Endo-G$^{2}$T: Geometry-Guided & Temporally Aware Time-Embedded 4DGS For Endoscopic Scenes

TL;DR

Endo-G$^{2}$T introduces a geometry-guided, temporally aware training scheme for 4D Gaussian splatting that improves endoscopic scene reconstruction by anchoring geometry early and maintaining temporal consistency.

Contribution

The paper proposes a novel training scheme combining geometry-guided prior distillation, a time-embedded Gaussian field, and keyframe-constrained streaming for improved 4D scene reconstruction.

Findings

Achieves state-of-the-art results on EndoNeRF and StereoMIS-P1 datasets.

Enhances temporal coherence and geometric accuracy in endoscopic scene modeling.

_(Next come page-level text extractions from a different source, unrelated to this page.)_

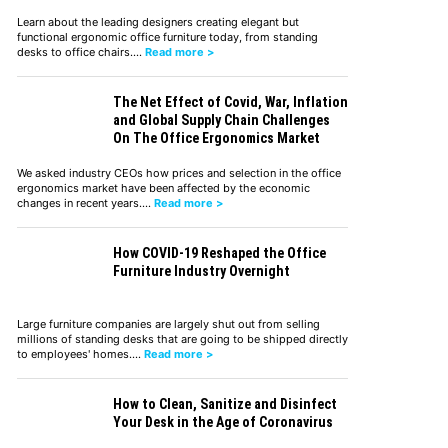
Learn about the leading designers creating elegant but
functional ergonomic office furniture today, from standing
desks to office chairs.…
Read more >
The Net Effect of Covid, War, Inflation
and Global Supply Chain Challenges
On The Office Ergonomics Market
We asked industry CEOs how prices and selection in the office
ergonomics market have been affected by the economic
changes in recent years.…
Read more >
How COVID-19 Reshaped the Office
Furniture Industry Overnight
Large furniture companies are largely shut out from selling
millions of standing desks that are going to be shipped directly
to employees' homes.…
Read more >
How to Clean, Sanitize and Disinfect
Your Desk in the Age of Coronavirus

Improves efficiency and stability in long-horizon dynamic scene reconstruction.

Abstract

Endoscopic (endo) video exhibits strong view-dependent effects such as specularities, wet reflections, and occlusions. Pure photometric supervision misaligns with geometry and triggers early geometric drift, where erroneous shapes are reinforced during densification and become hard to correct. We ask how to anchor geometry early for 4D Gaussian splatting (4DGS) while maintaining temporal consistency and efficiency in dynamic endoscopic scenes. Thus, we present Endo-G$^{2}$T, a geometry-guided and temporally aware training scheme for time-embedded 4DGS. First, geo-guided prior distillation converts confidence-gated monocular depth into supervision with scale-invariant depth and depth-gradient losses, using a warm-up-to-cap schedule to inject priors softly and avoid early overfitting. Second, a time-embedded Gaussian field represents dynamics in XYZT with a rotor-like rotation parameterization, yielding temporally coherent geometry with lightweight regularization that favors smooth motion and crisp opacity boundaries. Third, keyframe-constrained streaming improves efficiency and long-horizon stability through keyframe-focused optimization under a max-points budget, while non-keyframes advance with lightweight updates. Across EndoNeRF and StereoMIS-P1 datasets, Endo-G$^{2}$T achieves state-of-the-art results among monocular reconstruction baselines.